Folks often think of posture as ‘good’ or ‘bad’, as in “I want to have good posture.” But in reality, when you think ‘good’ posture, what you are thinking of is stacked and aligned posture. And as you will see in this article, the best way to achieve stacked and aligned posture is not by pulling your shoulders back or drawing your belly button in.
What Is Posture?
Posture is how you organize your skeleton, tissues, and systems of your body to allow you to do whatever it is you want to do.
It is often presumed to be something you work to hold — like holding your shoulders back or your tummy in or your butt out.
Actually though, posture is being able to both hold and move through body positions with exactly the right amount of body tension needed to do so.
That is, you can move fluidly into and through any position you like, and your body organizes itself to do so with ease. This is the case both when the position you’re in is stationary, such as when seated, or when the position is actually a series of positions that make up the movement you are doing, such as when walking or dancing or cleaning up the kitchen after dinner.
Posture is automatic. In other words, you aren’t consciously holding your posture. Posture just is.
Sure, you can “pull your shoulders back”, but that’s not posture.
That’s just using intentional muscle tension to hold a position. If you let go of the tension in the muscles between your shoulder blades, your shoulders would fall out of that pulled back position you put them in.
Posture is simply the state of repose (or ‘position’) you maintain without extra effort.
One of my favorite mental images to understand a state of repose comes from the world of mechanics, and in particular, stacking and placing objects on angled surfaces.
The angle of repose is the steepest angle at which rocks or other objects do not roll down the slope but rather stay put on their own, without any extra support to keep them there. Like this pile of salt stacked along the sea, the angle at which it was stacked up is the steepest it could be stacked where it holds without extra effort to prop it up and without it slumping down.
Your posture is for helping you hold your body in a state of repose without needing extra support from intentional muscle contractions (or posture “correcting devices”) to do so.
Should You Pull Your Shoulders Back?
Pulling your shoulders back is akin to putting the rock on a steeper slope so that you then have to put a support under the downhill side of the rock to keep it from tumbling downward.
You can’t hold that position without intentionally contracting the muscles between your shoulder blades.
Not to mention, your skeleton is not held in place only by those muscles and so trying to improve posture just by squeezing them, or any other group of muscles, is far too reductionist and isolationist to be useful.
In addition, holding your shoulders back, lifting your chin up, or doing any of the other common things you might do to pull yourself into ‘good posture’ are all forms of rigidness and non-action. They are fixed poses rather than dynamic ones.
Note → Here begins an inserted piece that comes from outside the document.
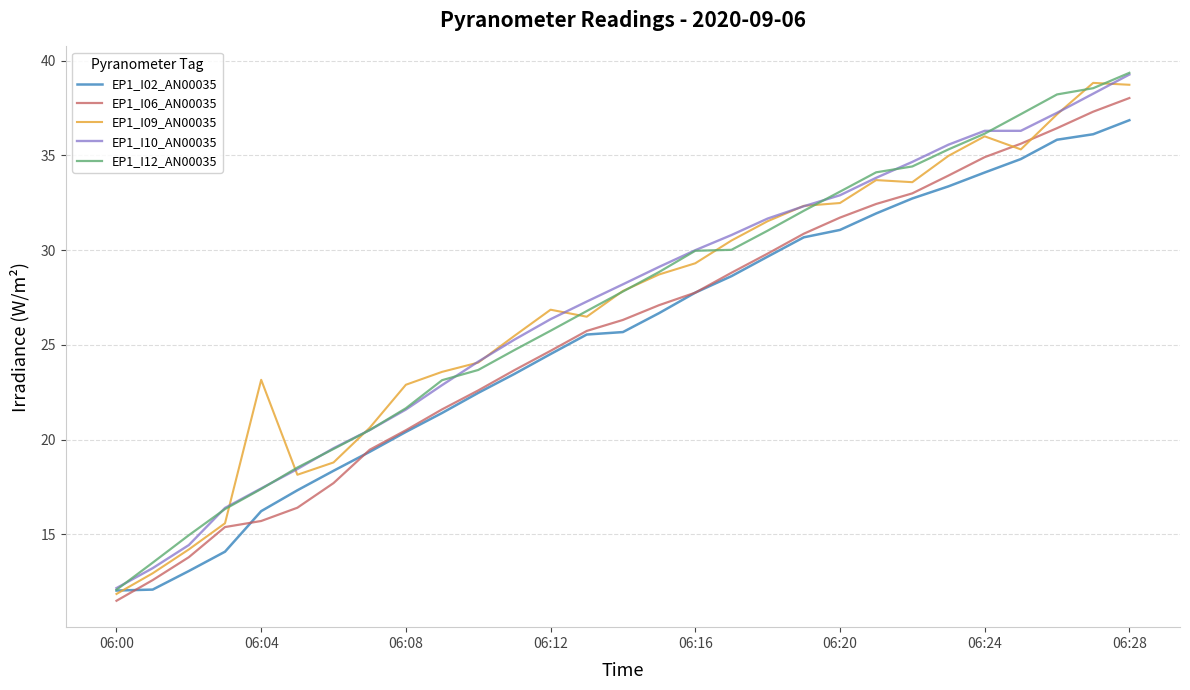

What is the difference between the maximum and minimum values in the EP1_I02_AN00035 series?

24.8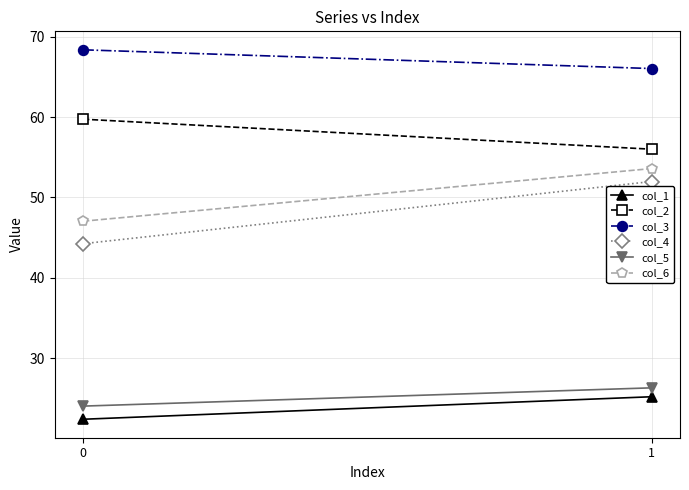

Rank the series by their maximum value, from highest to lowest.

col_3, col_2, col_6, col_4, col_5, col_1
Building strong posture is about finding ease in your body, not rigidity.
And the path to finding more ease runs through a concept called oscillation.
Specifically, oscillation focuses on the ability to:
Rotate the body (which is oscillation in one direction and then back the other direction)
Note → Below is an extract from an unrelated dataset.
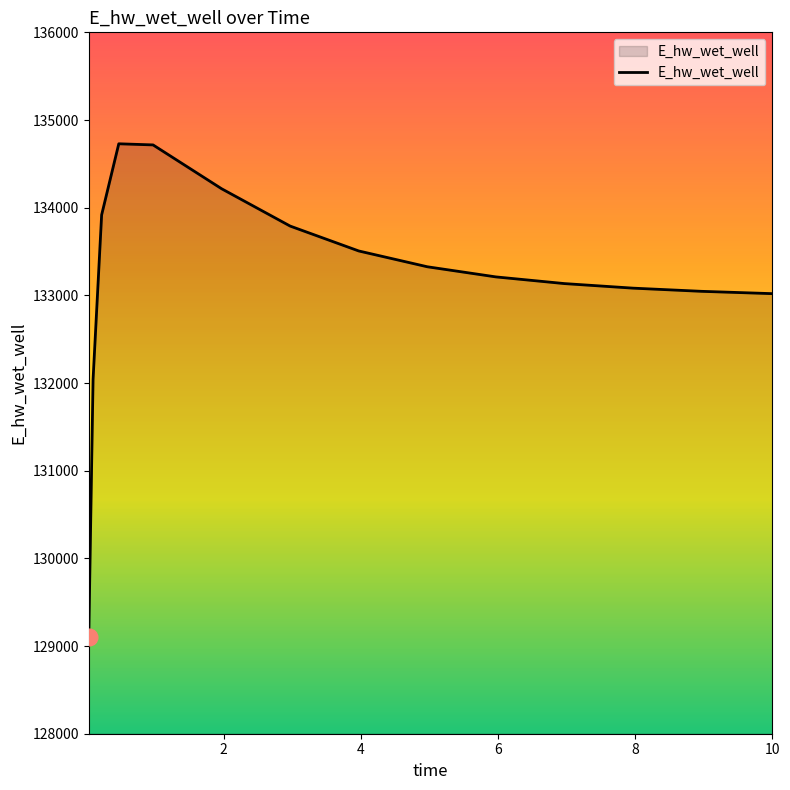

What is the smallest value displayed?

129107.8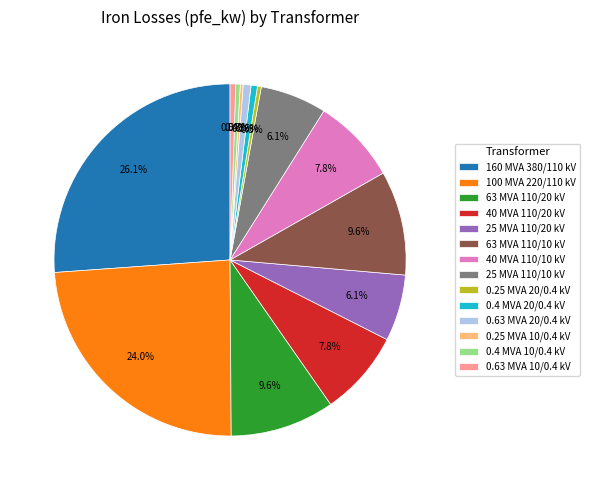

Which slice is the largest?

160 MVA 380/110 kV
Shift from the left side to the right side of the body and back again
Have access to the full spectrum of muscular tensions available to you
These oscillations are not just important for creating stacked and aligned posture – they’re also important for walking, running, going up and down stairs, and doing all of the twisting, reaching, and bending that comes with daily activities, let alone sports.
And in a real catch-22, as oscillation is lost, posture becomes more rigid and as posture becomes more rigid, oscillation gets lost.
Dr. Seth Oberst, DPT, sees this in his clinic and he noted it in an article he wrote for my website: “Just watch most anyone walk and you’ll notice a lack of symmetrical rotation in the body as people tend to stay stuck on one side (almost always the right).”
How To Find Better Posture Through Ease
It is tempting to think that there must be a specific muscle you should engage, like pulling your shoulders back or sucking your belly inward.
But what you should really be thinking about is coordinating a multitude of your body’s muscles, its systems, and its structures (ie, bones and joints).
Nothing in your body works in isolation. In order to have stacked and aligned posture, you need your breathing muscles to work in harmony with the muscles that help to hold you upright, and you need your joints to be able to hold a neutral position, and you need your nervous system to feel safe.